Die DR Ost importierte ab 1970 aus der Sowjetunion eine weitere Diesellokvariante, die BR 130 bis 132. Diese Lokomotive sollte mit über 800 gebauten Exemplaren der erfolgreichste Typ werden und löste die Dampflokomotiven in der DDR ab. Die BR 130 - 132 wurden im Volksmund "Ludmilla" genannt. Während die 130 und 131 noch ohne elektrische Zugheizung ausgeliefert wurden, waren die Loks der BR 132 damit ausgestattet.
Die Höchstgeschwindigkeit wurde auf 120 Km/h begrenzt. Einsatzschwerpunkt waren schwere Züge auf den nicht elektrifizierten Strecken.
Auch im Transitverkehr waren diese Lokomotiven anzutreffen.
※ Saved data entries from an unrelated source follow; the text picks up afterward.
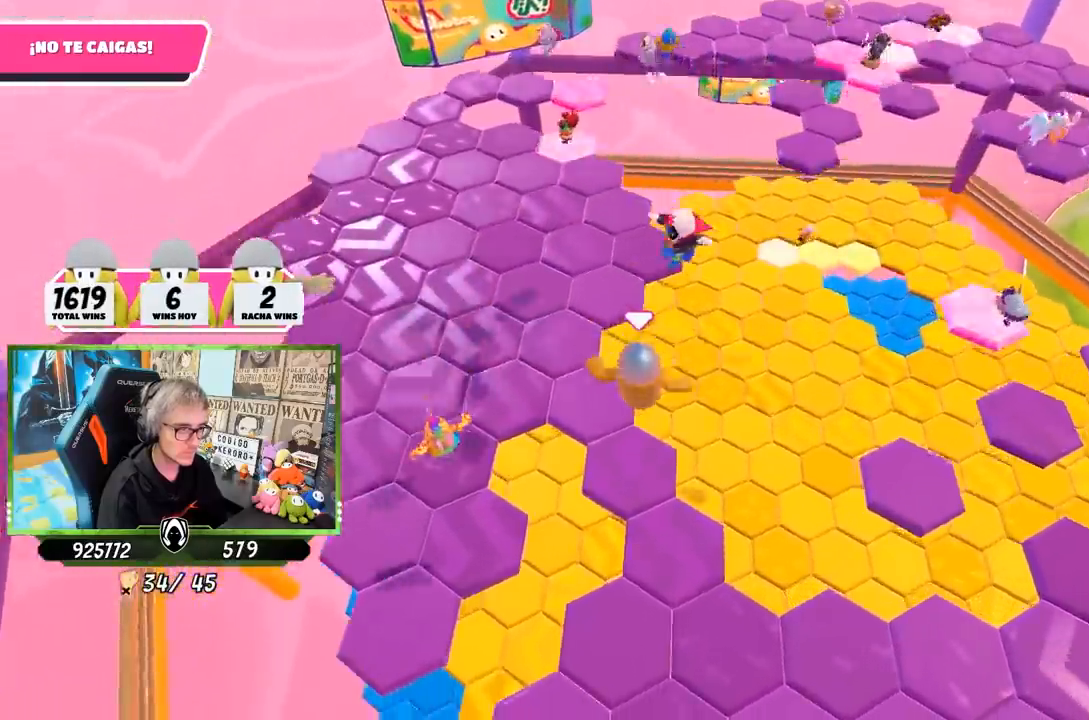
{"buttons": [], "left_stick": "down-right", "right_stick": "right", "events": [[200, "right_stick", "right"], [233, "left_stick", "right"], [367, "left_stick", "down-right"]]}
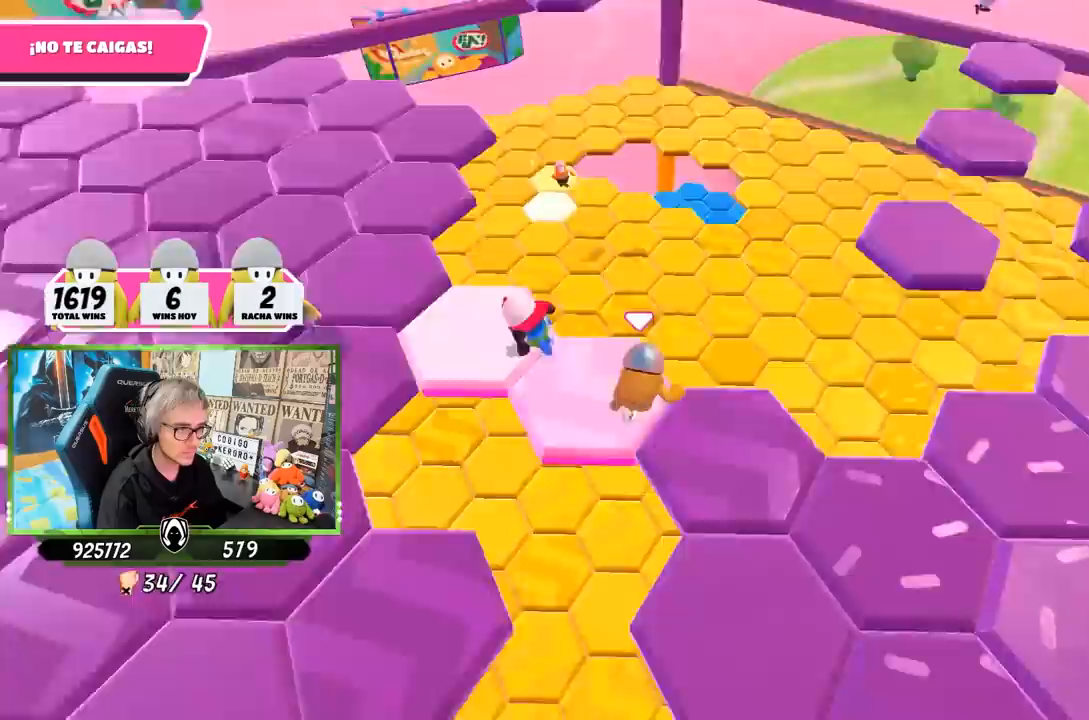
{"buttons": [], "left_stick": "left", "right_stick": "center", "events": [[33, "R1", "down"], [67, "right_stick", "center"], [83, "R1", "up"], [100, "CROSS", "down"], [250, "CROSS", "up"], [283, "R1", "down"], [333, "left_stick", "left"], [433, "R1", "up"]]}
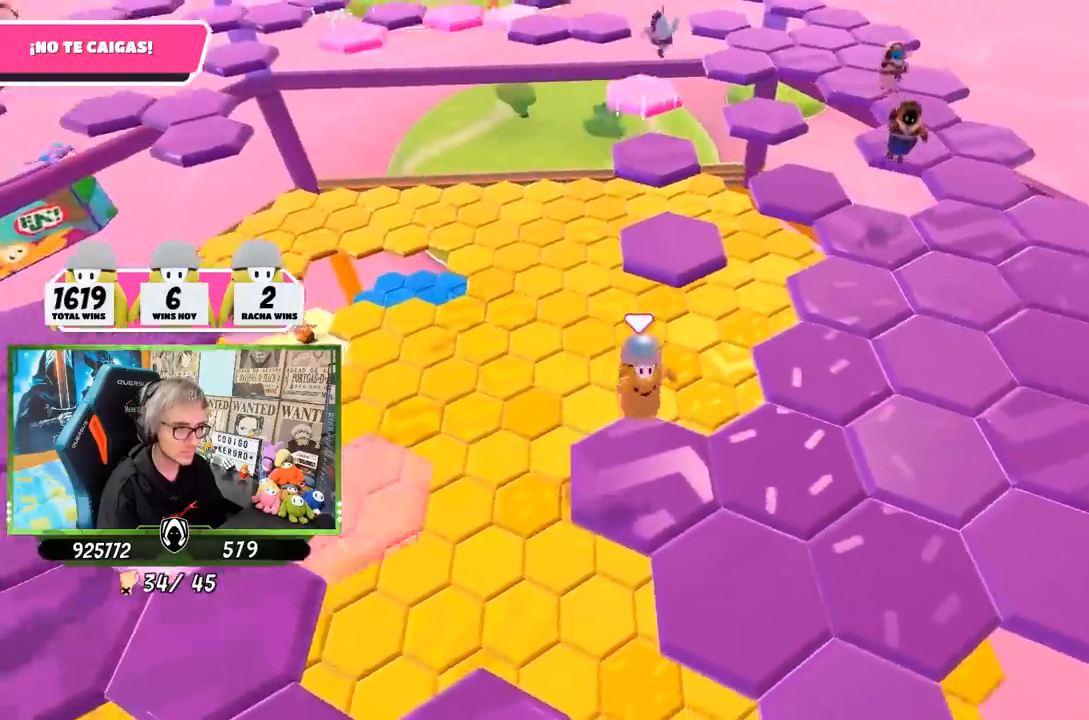
{"buttons": [], "left_stick": "up-right", "right_stick": "center", "events": [[17, "right_stick", "up-right"], [200, "left_stick", "center"], [350, "left_stick", "up-right"], [400, "right_stick", "center"]]}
In den Jahren 1977 und 1978 wurden sechs weitere noch stärkere Loks, die BR 142 in Betrieb genommen. Da mittlerweile die Elektrifizierung der Strecken Vorrang haben sollte, wurden keine weiteren Lokomotiven der BR 142 bestellt.
Nach der Wende wurden viele der BR 132 von der DB übernommen und sind auch heute noch im Güterverkehr und bei Privatbahnen in Betrieb.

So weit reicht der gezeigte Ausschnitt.